Implements Principal Component Analysis (PCA) on a NASA dataset to identify the features contributing most significantly to the mice's gene expression. Utilizes a machine learning pipeline with the Python package, Ibis, to perform the analysis. Additionally, applies the Isolation Forest algorithm to detect anomalies in the dataset, uncovering potential outliers.
- Download the metadata.csv and data.csv files from the NASA website at https://osdr.nasa.gov/bio/repo/data/studies/OSD-665 to a platform like Jupyter Notebook or Google Colab.

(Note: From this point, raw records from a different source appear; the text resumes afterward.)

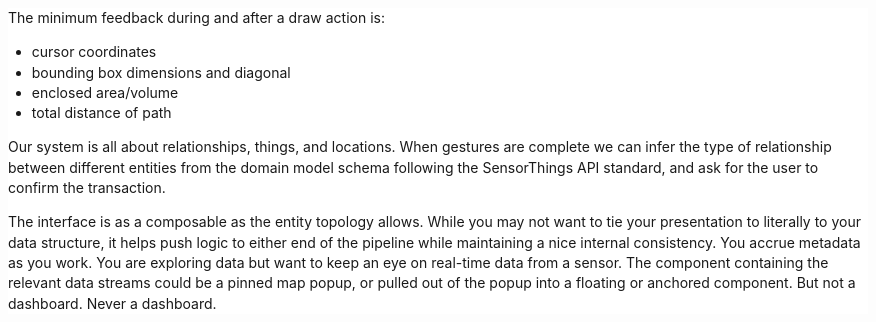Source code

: The minimum feedback during and after a draw action is:

- cursor coordinates
- bounding box dimensions and diagonal
- enclosed area/volume
- total distance of path

Our system is all about relationships, things, and locations. When gestures are complete we can infer the type of relationship between different entities from the domain model schema following the SensorThings API standard, and ask for the user to confirm the transaction.

The interface is as a composable as the entity topology allows. While you may not want to tie your presentation to literally to your data structure, it helps push logic to either end of the pipeline while maintaining a nice internal consistency. You accrue metadata as you work. You are exploring data but want to keep an eye on real-time data from a sensor. The component containing the relevant data streams could be a pinned map popup, or pulled out of the popup into a floating or anchored component. But not a dashboard. Never a dashboard.
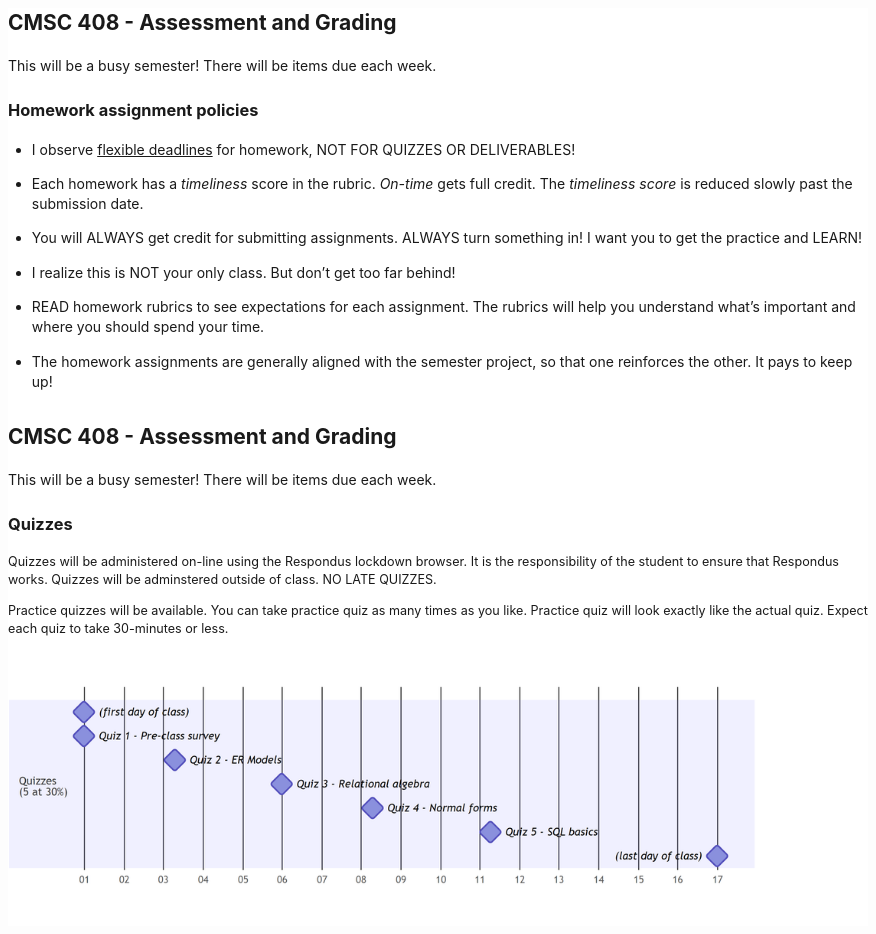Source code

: ## CMSC 408 - Assessment and Grading

This will be a busy semester! There will be items due each week.

### Homework assignment policies

<div class="smaller">

- I observe [flexible deadlines](https://eric.ed.gov/?id=EJ1367855) for
  homework, NOT FOR QUIZZES OR DELIVERABLES!

- Each homework has a *timeliness* score in the rubric. *On-time* gets
  full credit. The *timeliness score* is reduced slowly past the
  submission date.

- You will ALWAYS get credit for submitting assignments. ALWAYS turn
  something in! I want you to get the practice and LEARN!

- I realize this is NOT your only class. But don’t get too far behind!

- READ homework rubrics to see expectations for each assignment. The
  rubrics will help you understand what’s important and where you should
  spend your time.

- The homework assignments are generally aligned with the semester
  project, so that one reinforces the other. It pays to keep up!

</div>

## CMSC 408 - Assessment and Grading

This will be a busy semester! There will be items due each week.

### Quizzes

<div style="font-size:0.9em;">

Quizzes will be administered on-line using the Respondus lockdown
browser. It is the responsibility of the student to ensure that
Respondus works. Quizzes will be adminstered outside of class. NO LATE
QUIZZES.

Practice quizzes will be available. You can take practice quiz as many
times as you like. Practice quiz will look exactly like the actual quiz.
Expect each quiz to take 30-minutes or less.

</div>

<img src="cmsc408-overview_files\figure-commonmark\mermaid-figure-3.png"
style="width:8.17in;height:2.79in" />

- Download the PCA.ipynb notebook and upload it to the same platform. Open the PCA.ipynb notebook and run it to perform Principal Component Analysis (PCA) on the dataset. The analysis will identify the most significant factors—condition, library preparation (libprep), and strain—that contribute to gene expression variation between mice in space and on the ground.
- Download the Ibis_PCA.py script and upload it to the same platform. Run "python Ibis_PCA.py" to perform PCA analysis through a machine learning pipeline utilizing the Ibis package.
- Download the IsolationForestAlgorithm.ipynb notebook and upload it to the same platform. Open the IsolationForestAlgorithm.ipynb notebook and run it to apply the Isolation Forest Algorithm to the dataset. This analysis will identify anomalies in the dataset.